— BEGIN DATA EXCERPTS —

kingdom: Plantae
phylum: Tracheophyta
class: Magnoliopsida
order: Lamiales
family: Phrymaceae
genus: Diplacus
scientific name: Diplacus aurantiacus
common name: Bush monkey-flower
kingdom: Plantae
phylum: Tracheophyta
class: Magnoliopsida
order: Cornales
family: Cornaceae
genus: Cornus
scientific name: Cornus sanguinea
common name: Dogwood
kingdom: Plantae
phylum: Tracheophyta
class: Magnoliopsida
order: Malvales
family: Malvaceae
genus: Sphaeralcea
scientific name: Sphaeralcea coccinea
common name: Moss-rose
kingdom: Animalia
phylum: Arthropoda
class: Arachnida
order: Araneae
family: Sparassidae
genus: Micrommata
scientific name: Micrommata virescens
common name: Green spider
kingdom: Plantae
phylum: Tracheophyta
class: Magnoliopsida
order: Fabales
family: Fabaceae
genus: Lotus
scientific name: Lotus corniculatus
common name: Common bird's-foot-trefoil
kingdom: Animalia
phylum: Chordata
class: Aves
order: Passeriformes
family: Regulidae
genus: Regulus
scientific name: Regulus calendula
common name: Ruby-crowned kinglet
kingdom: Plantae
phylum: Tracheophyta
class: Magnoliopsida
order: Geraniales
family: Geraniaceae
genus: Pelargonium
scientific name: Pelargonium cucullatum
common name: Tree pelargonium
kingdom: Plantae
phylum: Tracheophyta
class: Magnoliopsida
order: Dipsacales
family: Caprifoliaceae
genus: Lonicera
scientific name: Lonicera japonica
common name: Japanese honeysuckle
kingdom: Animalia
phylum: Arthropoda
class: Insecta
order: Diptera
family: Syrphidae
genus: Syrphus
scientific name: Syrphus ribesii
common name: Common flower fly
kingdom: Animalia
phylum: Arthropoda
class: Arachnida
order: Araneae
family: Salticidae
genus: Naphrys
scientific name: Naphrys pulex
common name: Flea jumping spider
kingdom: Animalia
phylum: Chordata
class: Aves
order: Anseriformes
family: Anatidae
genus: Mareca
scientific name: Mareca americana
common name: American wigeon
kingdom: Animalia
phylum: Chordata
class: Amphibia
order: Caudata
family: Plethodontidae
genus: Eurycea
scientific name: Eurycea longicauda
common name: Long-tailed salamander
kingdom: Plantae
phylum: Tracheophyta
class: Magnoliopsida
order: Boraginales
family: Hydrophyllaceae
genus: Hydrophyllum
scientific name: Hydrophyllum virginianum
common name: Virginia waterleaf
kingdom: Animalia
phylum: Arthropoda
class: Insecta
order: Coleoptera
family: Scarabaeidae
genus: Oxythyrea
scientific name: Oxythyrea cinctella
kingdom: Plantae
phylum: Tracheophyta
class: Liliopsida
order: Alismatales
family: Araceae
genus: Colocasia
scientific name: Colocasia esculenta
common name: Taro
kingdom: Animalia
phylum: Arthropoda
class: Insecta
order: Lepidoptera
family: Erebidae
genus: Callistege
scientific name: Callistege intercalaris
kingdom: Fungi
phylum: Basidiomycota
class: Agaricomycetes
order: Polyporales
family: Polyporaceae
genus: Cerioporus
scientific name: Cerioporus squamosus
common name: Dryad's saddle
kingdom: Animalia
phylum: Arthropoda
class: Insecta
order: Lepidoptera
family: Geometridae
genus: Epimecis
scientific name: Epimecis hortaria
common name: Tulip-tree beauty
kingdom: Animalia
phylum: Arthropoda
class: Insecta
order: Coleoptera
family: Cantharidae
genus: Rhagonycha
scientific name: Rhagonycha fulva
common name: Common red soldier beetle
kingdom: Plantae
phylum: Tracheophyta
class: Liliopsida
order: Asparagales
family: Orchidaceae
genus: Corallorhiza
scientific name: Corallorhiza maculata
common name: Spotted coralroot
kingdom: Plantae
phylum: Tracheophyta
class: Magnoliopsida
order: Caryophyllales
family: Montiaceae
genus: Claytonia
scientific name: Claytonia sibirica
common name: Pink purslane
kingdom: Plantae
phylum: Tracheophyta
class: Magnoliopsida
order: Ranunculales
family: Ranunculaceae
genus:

— END DATA EXCERPTS —

→ **TASK**: Transcribe every line of the listing above, keeping each one unchanged.

→ **REPLY**:
kingdom: Plantae
phylum: Tracheophyta
class: Magnoliopsida
order: Lamiales
family: Phrymaceae
genus: Diplacus
scientific name: Diplacus aurantiacus
common name: Bush monkey-flower
kingdom: Plantae
phylum: Tracheophyta
class: Magnoliopsida
order: Cornales
family: Cornaceae
genus: Cornus
scientific name: Cornus sanguinea
common name: Dogwood
kingdom: Plantae
phylum: Tracheophyta
class: Magnoliopsida
order: Malvales
family: Malvaceae
genus: Sphaeralcea
scientific name: Sphaeralcea coccinea
common name: Moss-rose
kingdom: Animalia
phylum: Arthropoda
class: Arachnida
order: Araneae
family: Sparassidae
genus: Micrommata
scientific name: Micrommata virescens
common name: Green spider
kingdom: Plantae
phylum: Tracheophyta
class: Magnoliopsida
order: Fabales
family: Fabaceae
genus: Lotus
scientific name: Lotus corniculatus
common name: Common bird's-foot-trefoil
kingdom: Animalia
phylum: Chordata
class: Aves
order: Passeriformes
family: Regulidae
genus: Regulus
scientific name: Regulus calendula
common name: Ruby-crowned kinglet
kingdom: Plantae
phylum: Tracheophyta
class: Magnoliopsida
order: Geraniales
family: Geraniaceae
genus: Pelargonium
scientific name: Pelargonium cucullatum
common name: Tree pelargonium
kingdom: Plantae
phylum: Tracheophyta
class: Magnoliopsida
order: Dipsacales
family: Caprifoliaceae
genus: Lonicera
scientific name: Lonicera japonica
common name: Japanese honeysuckle
kingdom: Animalia
phylum: Arthropoda
class: Insecta
order: Diptera
family: Syrphidae
genus: Syrphus
scientific name: Syrphus ribesii
common name: Common flower fly
kingdom: Animalia
phylum: Arthropoda
class: Arachnida
order: Araneae
family: Salticidae
genus: Naphrys
scientific name: Naphrys pulex
common name: Flea jumping spider
kingdom: Animalia
phylum: Chordata
class: Aves
order: Anseriformes
family: Anatidae
genus: Mareca
scientific name: Mareca americana
common name: American wigeon
kingdom: Animalia
phylum: Chordata
class: Amphibia
order: Caudata
family: Plethodontidae
genus: Eurycea
scientific name: Eurycea longicauda
common name: Long-tailed salamander
kingdom: Plantae
phylum: Tracheophyta
class: Magnoliopsida
order: Boraginales
family: Hydrophyllaceae
genus: Hydrophyllum
scientific name: Hydrophyllum virginianum
common name: Virginia waterleaf
kingdom: Animalia
phylum: Arthropoda
class: Insecta
order: Coleoptera
family: Scarabaeidae
genus: Oxythyrea
scientific name: Oxythyrea cinctella
kingdom: Plantae
phylum: Tracheophyta
class: Liliopsida
order: Alismatales
family: Araceae
genus: Colocasia
scientific name: Colocasia esculenta
common name: Taro
kingdom: Animalia
phylum: Arthropoda
class: Insecta
order: Lepidoptera
family: Erebidae
genus: Callistege
scientific name: Callistege intercalaris
kingdom: Fungi
phylum: Basidiomycota
class: Agaricomycetes
order: Polyporales
family: Polyporaceae
genus: Cerioporus
scientific name: Cerioporus squamosus
common name: Dryad's saddle
kingdom: Animalia
phylum: Arthropoda
class: Insecta
order: Lepidoptera
family: Geometridae
genus: Epimecis
scientific name: Epimecis hortaria
common name: Tulip-tree beauty
kingdom: Animalia
phylum: Arthropoda
class: Insecta
order: Coleoptera
family: Cantharidae
genus: Rhagonycha
scientific name: Rhagonycha fulva
common name: Common red soldier beetle
kingdom: Plantae
phylum: Tracheophyta
class: Liliopsida
order: Asparagales
family: Orchidaceae
genus: Corallorhiza
scientific name: Corallorhiza maculata
common name: Spotted coralroot
kingdom: Plantae
phylum: Tracheophyta
class: Magnoliopsida
order: Caryophyllales
family: Montiaceae
genus: Claytonia
scientific name: Claytonia sibirica
common name: Pink purslane
kingdom: Plantae
phylum: Tracheophyta
class: Magnoliopsida
order: Ranunculales
family: Ranunculaceae
genus:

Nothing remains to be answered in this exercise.